Los Angeles, niveaux souterrains des bâtiments de la CIA.

        Elisha s’ennuyait à mourir. Le médecin lui avait formellement déconseillé de faire de l’exercice, surtout sans son bras en écharpe – et ces idiots de gardes la lui avaient prise, sans doute de peur qu’elle ne se pende ou les étrangle avec… Bien sûr, elle ne l’avait pas écouté, et s’était dit que même en oubliant les pompes, elle pouvait bien faire quelques abdos. Mais après dix contractions, la douleur devint aiguë et quelques gouttes de sang apparurent sur son bandage. Et évidemment, c’était son bras droit qui avait pris, et elle ne pouvait donc pas dessiner – elle n’était ambidextre que pour l’écriture, et n’avait jamais réussi à dessiner correctement de la main gauche.

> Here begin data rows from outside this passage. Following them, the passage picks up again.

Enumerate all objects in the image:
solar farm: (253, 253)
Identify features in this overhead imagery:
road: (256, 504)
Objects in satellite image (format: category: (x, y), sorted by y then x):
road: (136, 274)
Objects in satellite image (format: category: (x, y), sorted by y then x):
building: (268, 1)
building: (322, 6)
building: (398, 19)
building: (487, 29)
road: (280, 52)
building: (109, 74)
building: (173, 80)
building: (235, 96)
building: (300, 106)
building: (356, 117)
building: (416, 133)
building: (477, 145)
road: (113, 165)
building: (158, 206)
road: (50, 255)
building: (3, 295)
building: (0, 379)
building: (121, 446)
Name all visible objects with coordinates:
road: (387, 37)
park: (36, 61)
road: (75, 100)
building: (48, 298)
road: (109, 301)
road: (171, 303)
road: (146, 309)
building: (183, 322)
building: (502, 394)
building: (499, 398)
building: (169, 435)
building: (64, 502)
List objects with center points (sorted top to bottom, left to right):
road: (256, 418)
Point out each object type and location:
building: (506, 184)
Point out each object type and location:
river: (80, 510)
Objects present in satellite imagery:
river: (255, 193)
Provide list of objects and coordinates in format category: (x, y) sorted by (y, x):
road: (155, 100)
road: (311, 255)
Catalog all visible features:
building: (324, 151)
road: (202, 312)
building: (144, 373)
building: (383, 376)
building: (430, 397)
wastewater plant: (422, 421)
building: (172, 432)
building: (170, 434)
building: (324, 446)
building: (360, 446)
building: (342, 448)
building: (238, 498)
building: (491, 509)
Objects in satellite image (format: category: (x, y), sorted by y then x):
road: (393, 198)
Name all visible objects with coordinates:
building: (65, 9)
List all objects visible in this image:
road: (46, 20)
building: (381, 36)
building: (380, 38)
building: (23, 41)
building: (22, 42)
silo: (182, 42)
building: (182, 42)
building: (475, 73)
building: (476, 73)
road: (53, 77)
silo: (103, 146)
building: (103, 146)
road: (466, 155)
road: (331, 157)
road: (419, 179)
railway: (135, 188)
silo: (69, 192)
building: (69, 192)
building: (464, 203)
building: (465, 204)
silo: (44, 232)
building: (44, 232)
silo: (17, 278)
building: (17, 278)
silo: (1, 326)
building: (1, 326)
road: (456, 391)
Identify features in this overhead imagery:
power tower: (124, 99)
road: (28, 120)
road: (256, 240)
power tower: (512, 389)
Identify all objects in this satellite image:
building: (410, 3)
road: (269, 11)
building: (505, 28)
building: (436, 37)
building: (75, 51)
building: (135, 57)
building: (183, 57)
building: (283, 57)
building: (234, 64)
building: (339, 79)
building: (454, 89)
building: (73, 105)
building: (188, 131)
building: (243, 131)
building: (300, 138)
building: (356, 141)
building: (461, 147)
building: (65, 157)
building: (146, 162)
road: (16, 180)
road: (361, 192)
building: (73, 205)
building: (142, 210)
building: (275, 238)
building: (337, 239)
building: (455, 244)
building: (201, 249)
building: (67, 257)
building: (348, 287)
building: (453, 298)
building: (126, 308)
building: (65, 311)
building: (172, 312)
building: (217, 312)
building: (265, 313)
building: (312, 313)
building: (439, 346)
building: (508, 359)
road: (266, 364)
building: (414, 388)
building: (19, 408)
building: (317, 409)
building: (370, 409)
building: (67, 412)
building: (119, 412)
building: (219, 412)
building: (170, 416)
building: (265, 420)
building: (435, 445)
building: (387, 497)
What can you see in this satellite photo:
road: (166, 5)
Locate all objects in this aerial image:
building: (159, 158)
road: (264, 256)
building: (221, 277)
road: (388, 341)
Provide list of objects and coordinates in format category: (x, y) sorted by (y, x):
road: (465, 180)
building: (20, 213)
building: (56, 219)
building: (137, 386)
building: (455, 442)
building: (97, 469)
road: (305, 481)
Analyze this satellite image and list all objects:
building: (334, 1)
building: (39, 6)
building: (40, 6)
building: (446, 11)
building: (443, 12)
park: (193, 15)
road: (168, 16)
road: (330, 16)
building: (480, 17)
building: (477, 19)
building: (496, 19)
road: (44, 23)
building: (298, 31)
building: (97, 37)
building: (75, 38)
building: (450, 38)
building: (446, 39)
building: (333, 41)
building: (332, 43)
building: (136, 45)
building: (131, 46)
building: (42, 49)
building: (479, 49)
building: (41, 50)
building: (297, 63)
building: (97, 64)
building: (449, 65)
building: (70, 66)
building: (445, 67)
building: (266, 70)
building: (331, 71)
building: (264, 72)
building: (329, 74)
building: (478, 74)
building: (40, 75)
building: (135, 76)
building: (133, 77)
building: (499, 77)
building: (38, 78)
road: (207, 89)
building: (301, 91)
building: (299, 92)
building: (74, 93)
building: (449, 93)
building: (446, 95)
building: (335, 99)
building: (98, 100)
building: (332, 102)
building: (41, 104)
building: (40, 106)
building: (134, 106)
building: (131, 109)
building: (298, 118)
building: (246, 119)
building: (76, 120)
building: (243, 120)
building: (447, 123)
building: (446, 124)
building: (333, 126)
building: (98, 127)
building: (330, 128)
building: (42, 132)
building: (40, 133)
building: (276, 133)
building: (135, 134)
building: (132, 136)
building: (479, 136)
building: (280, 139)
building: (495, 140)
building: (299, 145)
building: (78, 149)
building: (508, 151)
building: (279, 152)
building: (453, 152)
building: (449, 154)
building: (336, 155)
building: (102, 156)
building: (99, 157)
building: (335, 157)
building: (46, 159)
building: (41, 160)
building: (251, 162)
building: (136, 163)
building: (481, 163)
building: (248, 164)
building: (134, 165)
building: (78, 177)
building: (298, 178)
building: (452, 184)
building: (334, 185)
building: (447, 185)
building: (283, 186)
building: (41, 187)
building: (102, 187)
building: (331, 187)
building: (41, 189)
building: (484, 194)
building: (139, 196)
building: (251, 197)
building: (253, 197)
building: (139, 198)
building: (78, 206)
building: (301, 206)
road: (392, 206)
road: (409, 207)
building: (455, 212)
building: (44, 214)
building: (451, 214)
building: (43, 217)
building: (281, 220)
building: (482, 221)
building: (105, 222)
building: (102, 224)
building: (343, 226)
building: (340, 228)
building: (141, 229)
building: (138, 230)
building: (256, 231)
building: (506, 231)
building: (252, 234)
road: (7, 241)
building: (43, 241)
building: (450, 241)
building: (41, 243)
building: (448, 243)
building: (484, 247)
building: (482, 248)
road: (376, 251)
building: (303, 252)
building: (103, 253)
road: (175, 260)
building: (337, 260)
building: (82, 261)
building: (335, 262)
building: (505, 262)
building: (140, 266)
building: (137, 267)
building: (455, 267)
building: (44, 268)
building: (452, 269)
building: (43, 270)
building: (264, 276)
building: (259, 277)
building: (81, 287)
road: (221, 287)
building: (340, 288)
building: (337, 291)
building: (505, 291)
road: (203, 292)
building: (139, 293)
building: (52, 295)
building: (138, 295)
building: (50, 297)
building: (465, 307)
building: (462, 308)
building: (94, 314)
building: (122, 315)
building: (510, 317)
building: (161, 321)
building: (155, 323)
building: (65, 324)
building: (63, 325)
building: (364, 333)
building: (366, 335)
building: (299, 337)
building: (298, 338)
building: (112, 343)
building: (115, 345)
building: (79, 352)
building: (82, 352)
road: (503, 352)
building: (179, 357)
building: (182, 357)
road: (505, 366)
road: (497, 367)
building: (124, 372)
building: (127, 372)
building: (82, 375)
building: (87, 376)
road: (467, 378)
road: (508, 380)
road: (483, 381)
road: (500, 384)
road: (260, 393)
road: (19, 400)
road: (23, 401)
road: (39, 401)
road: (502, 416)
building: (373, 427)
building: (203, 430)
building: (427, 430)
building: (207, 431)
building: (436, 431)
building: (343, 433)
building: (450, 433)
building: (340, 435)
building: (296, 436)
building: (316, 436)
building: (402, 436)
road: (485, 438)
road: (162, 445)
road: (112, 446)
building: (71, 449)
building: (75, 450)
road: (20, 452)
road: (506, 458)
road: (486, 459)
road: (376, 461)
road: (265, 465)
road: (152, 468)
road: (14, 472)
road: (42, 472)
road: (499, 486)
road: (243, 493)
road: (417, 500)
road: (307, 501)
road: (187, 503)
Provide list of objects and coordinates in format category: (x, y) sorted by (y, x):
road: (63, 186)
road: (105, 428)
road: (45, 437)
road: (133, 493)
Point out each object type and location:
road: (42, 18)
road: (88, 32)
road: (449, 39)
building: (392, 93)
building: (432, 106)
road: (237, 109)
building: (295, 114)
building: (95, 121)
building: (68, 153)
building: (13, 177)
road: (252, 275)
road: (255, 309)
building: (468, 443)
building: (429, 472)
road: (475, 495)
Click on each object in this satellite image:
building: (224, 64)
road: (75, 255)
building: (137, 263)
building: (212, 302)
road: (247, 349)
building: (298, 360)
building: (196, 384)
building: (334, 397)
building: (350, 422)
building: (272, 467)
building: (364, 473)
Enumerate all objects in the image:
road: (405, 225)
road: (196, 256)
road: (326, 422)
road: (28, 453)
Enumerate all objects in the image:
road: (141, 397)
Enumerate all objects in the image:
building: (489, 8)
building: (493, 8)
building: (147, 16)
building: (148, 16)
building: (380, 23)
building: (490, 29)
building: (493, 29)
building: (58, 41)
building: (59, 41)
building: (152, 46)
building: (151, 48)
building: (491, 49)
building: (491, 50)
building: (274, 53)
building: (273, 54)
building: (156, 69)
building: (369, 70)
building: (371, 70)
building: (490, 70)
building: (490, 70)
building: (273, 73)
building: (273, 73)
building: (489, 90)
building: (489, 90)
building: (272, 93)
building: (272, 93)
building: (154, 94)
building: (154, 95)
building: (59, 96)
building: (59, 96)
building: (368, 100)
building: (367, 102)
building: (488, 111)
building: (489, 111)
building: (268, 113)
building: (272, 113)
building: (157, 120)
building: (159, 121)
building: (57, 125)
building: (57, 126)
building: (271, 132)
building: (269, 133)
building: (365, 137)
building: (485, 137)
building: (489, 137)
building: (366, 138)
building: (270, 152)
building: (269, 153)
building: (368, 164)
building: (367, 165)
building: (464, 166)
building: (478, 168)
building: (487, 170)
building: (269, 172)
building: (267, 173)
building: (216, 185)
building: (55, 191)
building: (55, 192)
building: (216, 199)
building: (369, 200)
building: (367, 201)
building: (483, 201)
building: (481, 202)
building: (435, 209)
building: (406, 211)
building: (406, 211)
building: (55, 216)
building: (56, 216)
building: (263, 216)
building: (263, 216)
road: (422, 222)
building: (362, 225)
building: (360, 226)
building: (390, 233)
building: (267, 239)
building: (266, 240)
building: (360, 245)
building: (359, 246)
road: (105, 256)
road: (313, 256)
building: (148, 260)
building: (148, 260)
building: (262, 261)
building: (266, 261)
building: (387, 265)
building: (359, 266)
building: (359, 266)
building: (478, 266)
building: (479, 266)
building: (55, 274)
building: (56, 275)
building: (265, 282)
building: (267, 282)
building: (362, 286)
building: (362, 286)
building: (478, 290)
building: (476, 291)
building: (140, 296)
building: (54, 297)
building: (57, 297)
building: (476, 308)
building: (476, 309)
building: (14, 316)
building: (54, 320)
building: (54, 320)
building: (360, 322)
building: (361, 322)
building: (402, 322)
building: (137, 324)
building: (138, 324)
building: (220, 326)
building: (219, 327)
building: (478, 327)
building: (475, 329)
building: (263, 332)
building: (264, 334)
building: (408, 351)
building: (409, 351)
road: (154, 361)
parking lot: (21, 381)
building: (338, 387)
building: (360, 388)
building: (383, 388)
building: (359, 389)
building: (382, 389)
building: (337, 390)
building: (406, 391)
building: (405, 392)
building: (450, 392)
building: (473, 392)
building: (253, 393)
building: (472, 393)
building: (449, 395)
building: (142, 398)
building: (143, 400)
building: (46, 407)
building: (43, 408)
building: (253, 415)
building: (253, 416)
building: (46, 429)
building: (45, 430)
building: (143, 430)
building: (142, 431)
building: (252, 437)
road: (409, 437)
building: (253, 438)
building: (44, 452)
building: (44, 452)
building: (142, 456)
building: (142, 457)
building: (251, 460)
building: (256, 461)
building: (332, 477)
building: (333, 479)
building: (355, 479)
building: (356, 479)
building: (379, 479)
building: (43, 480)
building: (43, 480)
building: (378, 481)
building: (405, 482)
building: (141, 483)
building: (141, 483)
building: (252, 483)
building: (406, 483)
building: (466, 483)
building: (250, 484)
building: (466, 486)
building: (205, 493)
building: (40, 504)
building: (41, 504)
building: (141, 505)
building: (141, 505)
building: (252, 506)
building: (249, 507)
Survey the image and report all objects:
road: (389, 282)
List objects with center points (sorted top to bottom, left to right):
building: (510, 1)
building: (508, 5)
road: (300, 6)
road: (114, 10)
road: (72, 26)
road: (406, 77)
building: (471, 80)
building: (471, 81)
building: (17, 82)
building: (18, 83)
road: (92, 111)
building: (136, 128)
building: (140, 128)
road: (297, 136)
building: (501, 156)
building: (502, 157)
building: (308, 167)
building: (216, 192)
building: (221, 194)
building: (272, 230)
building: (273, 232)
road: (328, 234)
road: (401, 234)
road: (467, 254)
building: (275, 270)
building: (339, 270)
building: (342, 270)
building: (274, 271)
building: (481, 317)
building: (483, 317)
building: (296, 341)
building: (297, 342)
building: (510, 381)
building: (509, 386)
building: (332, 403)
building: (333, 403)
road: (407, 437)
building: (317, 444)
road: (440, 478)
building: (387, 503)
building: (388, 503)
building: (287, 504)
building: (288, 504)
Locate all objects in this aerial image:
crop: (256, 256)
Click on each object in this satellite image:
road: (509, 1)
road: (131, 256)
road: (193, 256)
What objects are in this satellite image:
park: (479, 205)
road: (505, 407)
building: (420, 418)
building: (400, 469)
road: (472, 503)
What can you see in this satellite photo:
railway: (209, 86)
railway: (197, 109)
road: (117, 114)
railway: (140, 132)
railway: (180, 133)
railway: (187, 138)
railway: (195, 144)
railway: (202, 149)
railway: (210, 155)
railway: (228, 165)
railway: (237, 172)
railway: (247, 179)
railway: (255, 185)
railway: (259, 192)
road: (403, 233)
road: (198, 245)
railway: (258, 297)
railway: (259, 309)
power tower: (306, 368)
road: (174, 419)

L’ennui… Elle aurait pourtant dû avoir appris à le supporter, depuis le temps. Mais il lui rappelait sans doute trop l’orphelinat. Et puis, à Halcyon, on ne leur laissait jamais une minute à eux, et si on avait pu les entraîner trente-six heures par jour, on l’aurait fait… Alors Elisha était devenue hyperactive, incapable de ne vraiment rien faire. Il fallait toujours qu’elle remue, qu’elle réfléchisse, qu’elle échafaude des plans ou se remémore des situations. Mais aujourd’hui, elle était si fatiguée…

C’est alors qu’elle entendit les grilles du couloir s’ouvrir ; quelqu’un entrait. Enfin, un peu d’animation ! Elisha attrapa un livre au hasard, pour ne pas avoir l’air aussi disponible qu’elle l’était réellement. Elle compta une dizaine de secondes avant de daigner lever les yeux, et elle vit Kendall, accompagné des agents Weiss et Dixon, debout devant la vitre.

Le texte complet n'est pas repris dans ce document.